ABOUT THIS TASK:
Return each line of the records below that contains the word "with".
-- DATA follows --
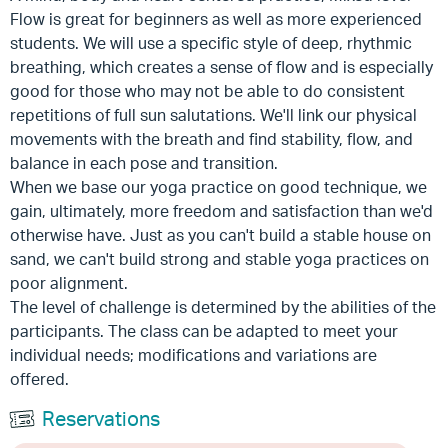
Flow is great for beginners as well as more experienced
students. We will use a specific style of deep, rhythmic
breathing, which creates a sense of flow and is especially
good for those who may not be able to do consistent
repetitions of full sun salutations. We'll link our physical
movements with the breath and find stability, flow, and
balance in each pose and transition.
When we base our yoga practice on good technique, we
gain, ultimately, more freedom and satisfaction than we'd
otherwise have. Just as you can't build a stable house on
sand, we can't build strong and stable yoga practices on
poor alignment.
The level of challenge is determined by the abilities of the
participants. The class can be adapted to meet your
individual needs; modifications and variations are
offered.
Reservations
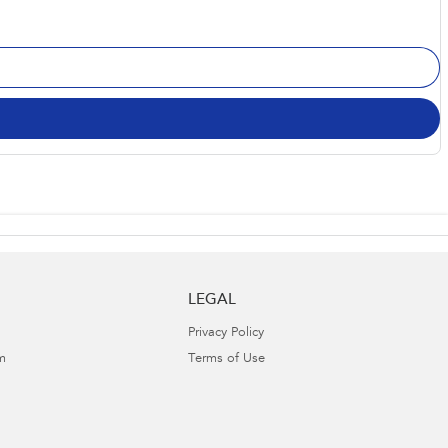
LEGAL
Privacy Policy
m
Terms of Use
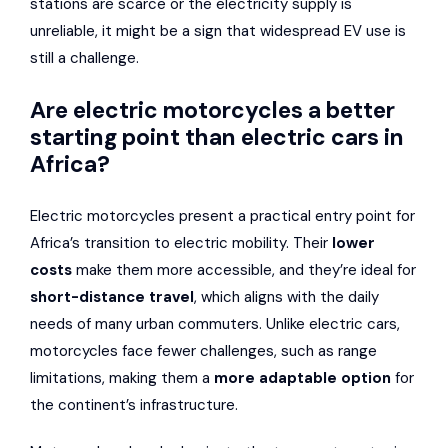
stations are scarce or the electricity supply is
unreliable, it might be a sign that widespread EV use is
still a challenge.
Are electric motorcycles a better
starting point than electric cars in
Africa?
Electric motorcycles present a practical entry point for
Africa’s transition to electric mobility. Their
lower
costs
make them more accessible, and they’re ideal for
short-distance travel
, which aligns with the daily
needs of many urban commuters. Unlike electric cars,
motorcycles face fewer challenges, such as range
limitations, making them a
more adaptable option
for
the continent’s infrastructure.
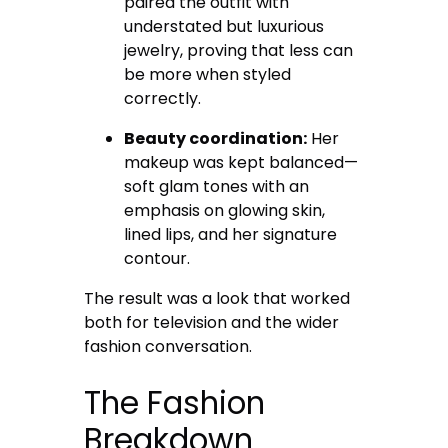
paired the outfit with
understated but luxurious
jewelry, proving that less can
be more when styled
correctly.
Beauty coordination:
Her
makeup was kept balanced—
soft glam tones with an
emphasis on glowing skin,
lined lips, and her signature
contour.
The result was a look that worked
both for television and the wider
fashion conversation.
The Fashion
Breakdown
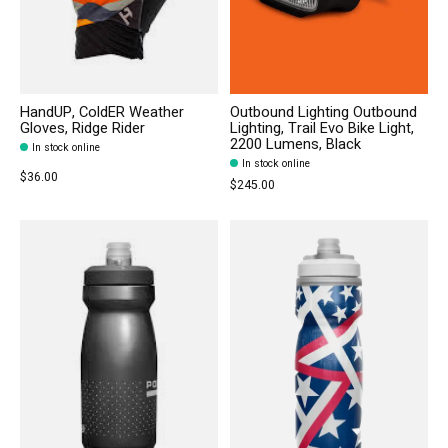
HandUP, ColdER Weather
Outbound Lighting Outbound
Gloves, Ridge Rider
Lighting, Trail Evo Bike Light,
2200 Lumens, Black
In stock online
In stock online
$36.00
$245.00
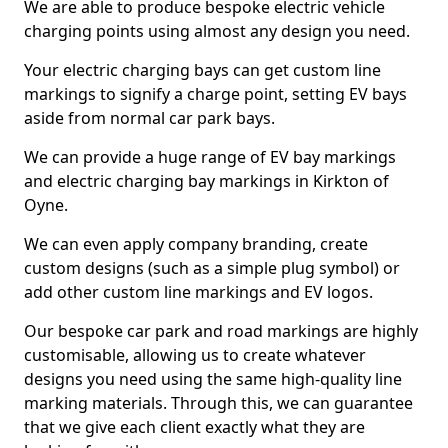
We are able to produce bespoke electric vehicle
charging points using almost any design you need.
Your electric charging bays can get custom line
markings to signify a charge point, setting EV bays
aside from normal car park bays.
We can provide a huge range of EV bay markings
and electric charging bay markings in Kirkton of
Oyne.
We can even apply company branding, create
custom designs (such as a simple plug symbol) or
add other custom line markings and EV logos.
Our bespoke car park and road markings are highly
customisable, allowing us to create whatever
designs you need using the same high-quality line
marking materials. Through this, we can guarantee
that we give each client exactly what they are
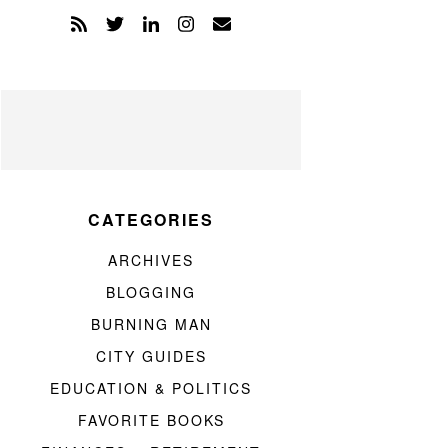
CATEGORIES
ARCHIVES
BLOGGING
BURNING MAN
CITY GUIDES
EDUCATION & POLITICS
FAVORITE BOOKS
-- DATA concluded --
SOLUTION FOR THIS EXERCISE:
movements with the breath and find stability, flow, and
, which aligns with the daily
paired the outfit with
soft glam tones with an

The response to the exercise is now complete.